# LNG Carriers Sold



## Thamesphil (Jul 22, 2005)

A very rare event in the shipping markets this week - two LNG carriers have reportedly been sold.

The METHANE ARCTIC and METHANE POLAR, both around 71,500 cbm and built in 1969 at Kockums, were sold by BG Group for around $80 million en-bloc to undisclosed interests.

The high price - for vessels that in other sectors of shipping would be classed as obsolete due to their age - reflects two things. Firstly, the fact that so few LNG carriers ever come on to the second hand market and any that do thus command a premium. Secondly, their superior construction means that they can trade well beyond the approximate 25 year lifespan that is commonplace for standard tankers and bulkers.

Phil


----------



## makko (Jul 20, 2006)

*Metals*

Or maybe, the exotic stainless in their construction makes them "premium" scrap buys.

Just a thought.......

Dave R.


----------



## Thamesphil (Jul 22, 2005)

Hi Dave,

Yes, their stainless steel content would make them attractive to the scrappers, but they would never pay that sort of price. Current scrap prices from Bangladesh are around the $400/ldt mark for standard tankers and around $500-550/ldt for stainless steel chemical tankers. An LNG carrier of this size, should it come into the demo market, would possibly get slightly more than $550. That's still under $8.5 million - a lot less than the $40 m per ship just obtained.

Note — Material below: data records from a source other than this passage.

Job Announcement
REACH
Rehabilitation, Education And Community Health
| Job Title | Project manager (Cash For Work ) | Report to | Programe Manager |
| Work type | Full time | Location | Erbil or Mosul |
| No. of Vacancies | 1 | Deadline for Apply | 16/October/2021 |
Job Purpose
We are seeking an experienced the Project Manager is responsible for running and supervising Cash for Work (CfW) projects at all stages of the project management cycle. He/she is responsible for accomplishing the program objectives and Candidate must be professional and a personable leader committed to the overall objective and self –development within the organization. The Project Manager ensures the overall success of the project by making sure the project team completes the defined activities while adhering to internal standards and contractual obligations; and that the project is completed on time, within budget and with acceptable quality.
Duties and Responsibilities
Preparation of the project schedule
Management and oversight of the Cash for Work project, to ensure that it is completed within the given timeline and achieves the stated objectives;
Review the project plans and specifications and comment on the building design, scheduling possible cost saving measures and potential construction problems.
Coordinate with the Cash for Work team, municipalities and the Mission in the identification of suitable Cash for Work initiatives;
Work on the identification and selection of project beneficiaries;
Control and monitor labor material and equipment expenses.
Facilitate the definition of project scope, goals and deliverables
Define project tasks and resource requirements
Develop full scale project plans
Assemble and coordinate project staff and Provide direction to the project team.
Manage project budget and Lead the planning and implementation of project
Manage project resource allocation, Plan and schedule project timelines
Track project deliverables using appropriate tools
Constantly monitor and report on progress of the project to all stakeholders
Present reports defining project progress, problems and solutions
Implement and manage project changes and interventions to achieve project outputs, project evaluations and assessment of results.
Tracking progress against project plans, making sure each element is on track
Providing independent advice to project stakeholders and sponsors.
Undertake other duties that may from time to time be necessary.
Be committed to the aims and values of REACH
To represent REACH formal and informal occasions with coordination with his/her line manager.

These ships still have a few years left in them and should be a sound investment for their new owners.

Cheers
Phil


----------



## makko (Jul 20, 2006)

*Worth their weight........*

Hi Phil,

Good point! Maybe I'm traumatised seeing as the first vessel I was sent to work on was the Nestor in Loch Striven, reactivation to take her to Le Havre for guarantee work. She never once carried a cargo for BF/Ocean.

I agree with you that these vessels should have a few years left in them. Also, the bulker/tanker existing market is on the up seeing as there are some very large contracts for very large container vessels. I believe a cape size bulker to be worth around 35M and a new build about 45-50M? Again, I think on a global scale, this was another factor pushing steel prices up. 

Saludos!

Dave


----------